Meeting greenhouse gas (GHG) emissions reduction targets will require a multi-pronged approach to decarbonizing all GHG-contributing sectors, including intersectional strategies across sectors. A deep decarbonization of the power sector is integral to achieving any meaningful target; energy storage systems (ESSs) have emerged as a frontrunner in addressing some of the challenges facing a transition towards renewables-based power supply. Here we document a systems-level review of over 100 relevant studies to underline key takeaways on the role of ESSs and highlight research gaps.
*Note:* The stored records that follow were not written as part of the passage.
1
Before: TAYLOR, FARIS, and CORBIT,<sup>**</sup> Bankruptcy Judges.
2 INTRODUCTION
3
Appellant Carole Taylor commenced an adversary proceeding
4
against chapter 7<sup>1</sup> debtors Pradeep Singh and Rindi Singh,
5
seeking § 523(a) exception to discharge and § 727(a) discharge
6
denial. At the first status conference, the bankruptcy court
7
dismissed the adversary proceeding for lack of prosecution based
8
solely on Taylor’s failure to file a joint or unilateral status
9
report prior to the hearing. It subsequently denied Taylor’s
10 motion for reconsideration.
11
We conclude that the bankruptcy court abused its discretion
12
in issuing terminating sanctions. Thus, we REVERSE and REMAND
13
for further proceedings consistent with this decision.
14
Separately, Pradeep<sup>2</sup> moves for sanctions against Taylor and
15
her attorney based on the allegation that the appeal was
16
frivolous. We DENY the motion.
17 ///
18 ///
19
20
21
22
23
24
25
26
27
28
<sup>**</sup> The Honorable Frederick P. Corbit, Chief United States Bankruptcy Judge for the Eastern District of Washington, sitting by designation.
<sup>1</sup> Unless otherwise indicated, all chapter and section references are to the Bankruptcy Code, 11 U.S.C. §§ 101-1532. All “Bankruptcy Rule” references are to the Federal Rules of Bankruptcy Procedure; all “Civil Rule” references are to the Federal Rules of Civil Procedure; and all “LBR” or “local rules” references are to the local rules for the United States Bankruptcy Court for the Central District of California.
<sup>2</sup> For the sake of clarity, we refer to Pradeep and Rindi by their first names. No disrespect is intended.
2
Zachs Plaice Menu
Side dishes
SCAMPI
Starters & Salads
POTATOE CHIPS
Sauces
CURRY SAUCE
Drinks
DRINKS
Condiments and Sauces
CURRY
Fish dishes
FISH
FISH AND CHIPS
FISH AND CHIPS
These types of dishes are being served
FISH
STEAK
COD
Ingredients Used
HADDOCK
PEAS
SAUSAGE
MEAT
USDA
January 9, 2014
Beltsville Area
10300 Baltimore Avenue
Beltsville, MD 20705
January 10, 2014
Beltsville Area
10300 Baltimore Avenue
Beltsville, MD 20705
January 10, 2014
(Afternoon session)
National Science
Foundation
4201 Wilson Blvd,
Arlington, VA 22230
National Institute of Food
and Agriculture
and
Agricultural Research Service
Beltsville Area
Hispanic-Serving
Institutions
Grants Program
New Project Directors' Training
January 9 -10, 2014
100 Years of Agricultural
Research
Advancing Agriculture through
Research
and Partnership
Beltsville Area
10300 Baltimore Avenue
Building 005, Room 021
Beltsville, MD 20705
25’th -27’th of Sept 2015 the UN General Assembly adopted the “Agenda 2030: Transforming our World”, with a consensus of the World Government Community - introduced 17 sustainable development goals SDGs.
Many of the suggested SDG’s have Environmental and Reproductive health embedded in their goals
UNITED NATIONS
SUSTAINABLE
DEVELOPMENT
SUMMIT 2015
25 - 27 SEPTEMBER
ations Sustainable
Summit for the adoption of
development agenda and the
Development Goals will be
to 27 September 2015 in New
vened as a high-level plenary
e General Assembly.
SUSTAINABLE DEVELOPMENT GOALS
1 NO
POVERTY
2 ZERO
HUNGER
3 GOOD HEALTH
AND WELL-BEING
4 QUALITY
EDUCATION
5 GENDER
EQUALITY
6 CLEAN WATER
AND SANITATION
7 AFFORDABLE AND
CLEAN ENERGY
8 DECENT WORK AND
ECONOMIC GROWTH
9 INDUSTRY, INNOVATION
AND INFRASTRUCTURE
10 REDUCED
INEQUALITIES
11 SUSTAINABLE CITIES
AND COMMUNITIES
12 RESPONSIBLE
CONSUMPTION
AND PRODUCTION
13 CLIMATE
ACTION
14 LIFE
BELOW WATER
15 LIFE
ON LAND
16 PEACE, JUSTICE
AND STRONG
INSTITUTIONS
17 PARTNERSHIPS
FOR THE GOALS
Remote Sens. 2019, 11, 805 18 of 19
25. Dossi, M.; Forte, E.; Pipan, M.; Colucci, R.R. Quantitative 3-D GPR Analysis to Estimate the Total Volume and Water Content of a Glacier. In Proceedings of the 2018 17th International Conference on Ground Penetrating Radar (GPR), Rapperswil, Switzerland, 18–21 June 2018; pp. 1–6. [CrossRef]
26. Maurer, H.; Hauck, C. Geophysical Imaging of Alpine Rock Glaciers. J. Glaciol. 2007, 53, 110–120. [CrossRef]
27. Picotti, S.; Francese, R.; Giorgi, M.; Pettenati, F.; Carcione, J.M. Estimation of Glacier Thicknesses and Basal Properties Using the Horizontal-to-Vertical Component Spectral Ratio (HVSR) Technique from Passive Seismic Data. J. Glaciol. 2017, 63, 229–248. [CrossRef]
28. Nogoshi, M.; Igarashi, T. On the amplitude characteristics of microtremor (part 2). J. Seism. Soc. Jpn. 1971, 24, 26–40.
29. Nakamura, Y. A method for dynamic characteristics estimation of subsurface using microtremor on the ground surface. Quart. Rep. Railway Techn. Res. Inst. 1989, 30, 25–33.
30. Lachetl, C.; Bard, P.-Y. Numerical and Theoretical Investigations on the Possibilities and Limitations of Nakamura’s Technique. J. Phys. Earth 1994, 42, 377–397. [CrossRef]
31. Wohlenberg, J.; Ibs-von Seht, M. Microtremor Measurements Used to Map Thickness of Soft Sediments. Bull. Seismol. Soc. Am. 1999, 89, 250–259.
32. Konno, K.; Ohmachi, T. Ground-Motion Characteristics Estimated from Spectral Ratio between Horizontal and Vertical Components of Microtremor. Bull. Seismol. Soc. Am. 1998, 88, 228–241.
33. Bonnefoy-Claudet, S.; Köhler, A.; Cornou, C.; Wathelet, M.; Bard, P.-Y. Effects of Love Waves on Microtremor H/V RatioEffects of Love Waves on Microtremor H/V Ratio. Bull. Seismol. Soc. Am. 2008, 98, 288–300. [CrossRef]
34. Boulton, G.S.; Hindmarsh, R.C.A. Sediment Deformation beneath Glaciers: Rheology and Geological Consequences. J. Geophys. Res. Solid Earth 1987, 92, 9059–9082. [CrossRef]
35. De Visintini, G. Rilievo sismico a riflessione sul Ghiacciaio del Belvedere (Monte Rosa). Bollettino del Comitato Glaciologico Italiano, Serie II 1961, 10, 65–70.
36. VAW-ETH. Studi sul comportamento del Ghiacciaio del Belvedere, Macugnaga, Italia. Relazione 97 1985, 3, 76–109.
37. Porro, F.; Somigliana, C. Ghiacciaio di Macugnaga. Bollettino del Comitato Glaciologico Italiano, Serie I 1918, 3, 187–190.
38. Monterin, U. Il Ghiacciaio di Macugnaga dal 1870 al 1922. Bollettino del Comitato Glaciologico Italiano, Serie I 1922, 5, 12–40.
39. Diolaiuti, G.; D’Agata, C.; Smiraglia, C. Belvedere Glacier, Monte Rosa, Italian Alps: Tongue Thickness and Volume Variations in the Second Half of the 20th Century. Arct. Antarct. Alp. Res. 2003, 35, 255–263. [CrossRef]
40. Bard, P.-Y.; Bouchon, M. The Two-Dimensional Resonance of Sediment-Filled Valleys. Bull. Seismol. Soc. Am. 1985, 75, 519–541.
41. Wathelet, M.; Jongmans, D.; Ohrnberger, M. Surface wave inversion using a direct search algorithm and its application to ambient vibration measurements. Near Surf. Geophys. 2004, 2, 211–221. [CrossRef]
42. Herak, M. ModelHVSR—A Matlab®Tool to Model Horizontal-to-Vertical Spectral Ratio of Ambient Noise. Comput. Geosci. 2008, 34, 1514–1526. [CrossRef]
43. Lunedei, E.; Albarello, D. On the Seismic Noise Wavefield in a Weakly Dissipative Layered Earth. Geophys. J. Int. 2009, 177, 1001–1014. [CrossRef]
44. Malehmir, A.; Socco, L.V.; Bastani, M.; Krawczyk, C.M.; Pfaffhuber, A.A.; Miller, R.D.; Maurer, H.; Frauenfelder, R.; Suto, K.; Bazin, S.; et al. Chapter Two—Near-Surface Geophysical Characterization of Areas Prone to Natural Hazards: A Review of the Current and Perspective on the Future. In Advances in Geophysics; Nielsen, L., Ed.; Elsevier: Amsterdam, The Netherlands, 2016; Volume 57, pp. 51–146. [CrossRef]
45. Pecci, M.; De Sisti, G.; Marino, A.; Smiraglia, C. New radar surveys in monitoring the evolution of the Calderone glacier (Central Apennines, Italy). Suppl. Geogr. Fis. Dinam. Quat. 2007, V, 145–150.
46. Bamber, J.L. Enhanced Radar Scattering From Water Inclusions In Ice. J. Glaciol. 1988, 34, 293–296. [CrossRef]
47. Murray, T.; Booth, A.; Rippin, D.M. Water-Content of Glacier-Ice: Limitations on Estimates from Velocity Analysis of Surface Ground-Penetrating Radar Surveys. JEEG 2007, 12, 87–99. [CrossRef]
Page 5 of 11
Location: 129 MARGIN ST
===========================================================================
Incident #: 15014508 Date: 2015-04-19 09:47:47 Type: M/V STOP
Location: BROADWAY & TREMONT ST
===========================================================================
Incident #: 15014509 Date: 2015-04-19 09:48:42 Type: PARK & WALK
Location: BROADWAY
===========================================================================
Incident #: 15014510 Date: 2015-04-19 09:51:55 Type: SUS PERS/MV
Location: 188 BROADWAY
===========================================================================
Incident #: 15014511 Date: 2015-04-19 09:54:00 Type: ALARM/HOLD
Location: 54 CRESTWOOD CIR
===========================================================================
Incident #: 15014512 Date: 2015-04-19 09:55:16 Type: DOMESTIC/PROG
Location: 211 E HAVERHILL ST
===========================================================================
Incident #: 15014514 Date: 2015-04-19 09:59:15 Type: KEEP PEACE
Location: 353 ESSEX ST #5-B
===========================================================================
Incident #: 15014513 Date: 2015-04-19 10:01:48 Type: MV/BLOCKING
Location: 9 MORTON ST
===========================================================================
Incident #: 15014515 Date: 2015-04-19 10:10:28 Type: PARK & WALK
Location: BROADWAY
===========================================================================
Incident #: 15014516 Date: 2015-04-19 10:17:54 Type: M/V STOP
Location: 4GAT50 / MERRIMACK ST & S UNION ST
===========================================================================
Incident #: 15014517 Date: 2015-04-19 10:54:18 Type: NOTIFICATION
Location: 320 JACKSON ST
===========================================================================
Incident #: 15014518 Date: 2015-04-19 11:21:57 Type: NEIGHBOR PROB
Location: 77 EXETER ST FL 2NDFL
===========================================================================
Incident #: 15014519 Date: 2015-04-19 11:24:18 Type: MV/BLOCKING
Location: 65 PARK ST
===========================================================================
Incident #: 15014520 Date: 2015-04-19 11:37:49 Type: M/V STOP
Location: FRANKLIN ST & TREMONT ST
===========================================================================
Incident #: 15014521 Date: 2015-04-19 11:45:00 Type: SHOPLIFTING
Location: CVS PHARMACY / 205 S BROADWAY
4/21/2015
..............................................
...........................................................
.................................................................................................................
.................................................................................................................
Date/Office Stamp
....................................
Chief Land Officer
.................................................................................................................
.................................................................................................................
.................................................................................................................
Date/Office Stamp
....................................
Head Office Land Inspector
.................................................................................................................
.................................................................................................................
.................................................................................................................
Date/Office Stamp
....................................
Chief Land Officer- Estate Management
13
We find a) most decarbonization studies investigating the role of ESSs do not consider ambitious emissions targets like the intergovernmental panel on climate change's (IPCC's) goal to keep the global temperature rise below 1.5 °C, b) the role of ESSs in low-carbon electricity pathways rely heavily on local contexts (such as decarbonization policy etc.) c) from a technology perspective, duration and capital cost are the main factors in assessing the viability of each ESS technology; the dominant role for short-duration storage (e.g., batteries) is solar energy integration and partially replacing peaker plants, mid-duration storage (e.g., flow batteries, PHES) contributes to wind energy integration and in decreasing variable renewable energy (VRE) curtailments, while long-duration storage (e.g., CAES, P2G, hydrogen) provides long-term (seasonal) energy shifts, d) virtual ESS solutions can provide similar flexibility without high hardware investment requirements but rather through improved algorithms for optimization, control and measurements, and e) planning models that do not account for the technical characteristics of ESS technologies are inadequate to assess technology tradeoffs.